» **REQUIRED TASKS**:
A: Pick out every line in the rows that contains the string "points", and copy each one in full.
B: Write what comes next in the passage on drought and the economy, starting right after its last sentence.

» **READING PASSAGE**:
Drought's Effect on the Economy and You

Why Drought Is the Biggest Climate Change Worry for Most Americans

••• Photo by Stephen Wilkes/Getty Images

Drought is a reduction in precipitation over an extended period. This rain shortfall creates a water shortage which damages crops, livestock, and other human activities. A drought has both direct and indirect impacts. It directly reduces farmers' crops. It indirectly causes job and business losses in the farmers’ communities and even around the world.

The definition of drought varies from place to place. For example, only six days without rain is a drought in Bali. Since drought differs so much from place to place, there is no absolute figure that defines a drought. Instead, scientists measure it as a deviation from average rainfall. They use the previous 30 years of rainfall to create the average.

Scientists measure drought with the Palmer Drought Severity Index. Normal climate conditions vary between +0.5 (wet) to -0.5 (dry). Readings below -0.4 indicate drought. Readings below -0.6 are rare.

Drought and Climate Change

Drought is most people's biggest climate change worry. A Pew Research Study found that 50 percent of Americans said drought is the effect that concerns them most. In 2012, more than 80 percent of the United States experienced abnormally dry conditions.

» **STORED DATA**:

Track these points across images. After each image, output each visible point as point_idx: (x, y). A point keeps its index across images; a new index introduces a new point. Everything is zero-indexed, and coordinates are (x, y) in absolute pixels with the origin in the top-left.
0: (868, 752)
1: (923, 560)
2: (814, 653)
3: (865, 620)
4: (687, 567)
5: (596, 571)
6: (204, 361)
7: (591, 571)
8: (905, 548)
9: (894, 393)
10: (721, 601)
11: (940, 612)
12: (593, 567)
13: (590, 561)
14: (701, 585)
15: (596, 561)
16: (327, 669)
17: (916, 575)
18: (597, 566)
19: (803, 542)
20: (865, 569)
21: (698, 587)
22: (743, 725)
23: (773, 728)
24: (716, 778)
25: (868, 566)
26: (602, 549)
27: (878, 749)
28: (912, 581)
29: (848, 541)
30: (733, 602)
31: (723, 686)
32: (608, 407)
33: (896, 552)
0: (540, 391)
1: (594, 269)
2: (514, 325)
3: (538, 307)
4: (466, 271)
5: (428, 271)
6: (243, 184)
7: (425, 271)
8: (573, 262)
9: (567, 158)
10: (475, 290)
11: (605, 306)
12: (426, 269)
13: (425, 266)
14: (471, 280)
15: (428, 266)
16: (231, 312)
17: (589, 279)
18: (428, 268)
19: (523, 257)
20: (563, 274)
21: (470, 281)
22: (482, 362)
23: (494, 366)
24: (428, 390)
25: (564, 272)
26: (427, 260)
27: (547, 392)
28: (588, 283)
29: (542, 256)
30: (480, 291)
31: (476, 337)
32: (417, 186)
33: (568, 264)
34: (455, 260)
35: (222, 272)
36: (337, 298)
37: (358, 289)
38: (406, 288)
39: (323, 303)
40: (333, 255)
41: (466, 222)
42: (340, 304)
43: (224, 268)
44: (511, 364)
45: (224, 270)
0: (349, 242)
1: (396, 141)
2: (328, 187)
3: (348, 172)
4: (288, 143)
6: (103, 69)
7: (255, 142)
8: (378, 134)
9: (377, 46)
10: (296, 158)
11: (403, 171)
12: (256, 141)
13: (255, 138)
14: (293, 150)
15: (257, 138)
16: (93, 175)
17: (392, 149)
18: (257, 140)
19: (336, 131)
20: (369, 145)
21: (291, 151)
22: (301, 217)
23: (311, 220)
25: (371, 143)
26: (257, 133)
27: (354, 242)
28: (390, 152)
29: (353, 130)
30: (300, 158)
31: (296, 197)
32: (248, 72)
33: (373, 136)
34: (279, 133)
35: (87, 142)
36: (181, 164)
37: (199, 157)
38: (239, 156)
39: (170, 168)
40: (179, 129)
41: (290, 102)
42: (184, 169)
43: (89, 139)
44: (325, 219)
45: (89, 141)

» **RESULTS FOR THE EXERCISE**:
A:
Track these points across images. After each image, output each visible point as point_idx: (x, y). A point keeps its index across images; a new index introduces a new point. Everything is zero-indexed, and coordinates are (x, y) in absolute pixels with the origin in the top-left.

B:
How does climate change create more severe droughts? It’s a vicious cycle. Greenhouse gas emissions trap heat, causing air temperatures to increase. The hot air absorbs more moisture, resulting in less rain. Hotter air also increases evaporation from lakes and rivers, reducing water sources. Reduced rainfall kills the plants that normally retain moisture in the soil, leading to even drier conditions.

Unfortunately, droughts also increase the likelihood of other natural disasters. When it does rain, water just runs off without absorbing into the water table. Since the drought killed plants, there are no roots to retain the rainfall. This runoff creates larger and more frequent floods. Dead vegetation, warmer air, and decreased rainfall also increase the frequency and severity of wildfires.  

Southwest Drought

The Colorado River basin stretches from Wyoming to Mexico. It provides water for 40 million people and 5 million acres of farmland from Wyoming to California and Mexico. The past 19 years has been the driest period in the past 1,200 years. The river feeds into Lake Powell on the Utah and Arizona border and then Lake Mead in Nevada. Lake Powell is only 48 percent full and Lake Mead is 38 percent full.  One recent study estimated that global warming will lower the river’s flow by another 35 percent by 2100.

California Drought Increased Fruit, Vegetable, and Nut Prices

California's Central Coast experienced drought conditions for 30 percent of the past two decades. That's twice as much as during the prior 100 years, according to a 2015 Stanford study found. Snowmelt from the Sierra Nevadas has become harder to count on thanks to global warming. As a result, farmers are draining aquifers, many of which aren’t recharging due to a shortened rainy season.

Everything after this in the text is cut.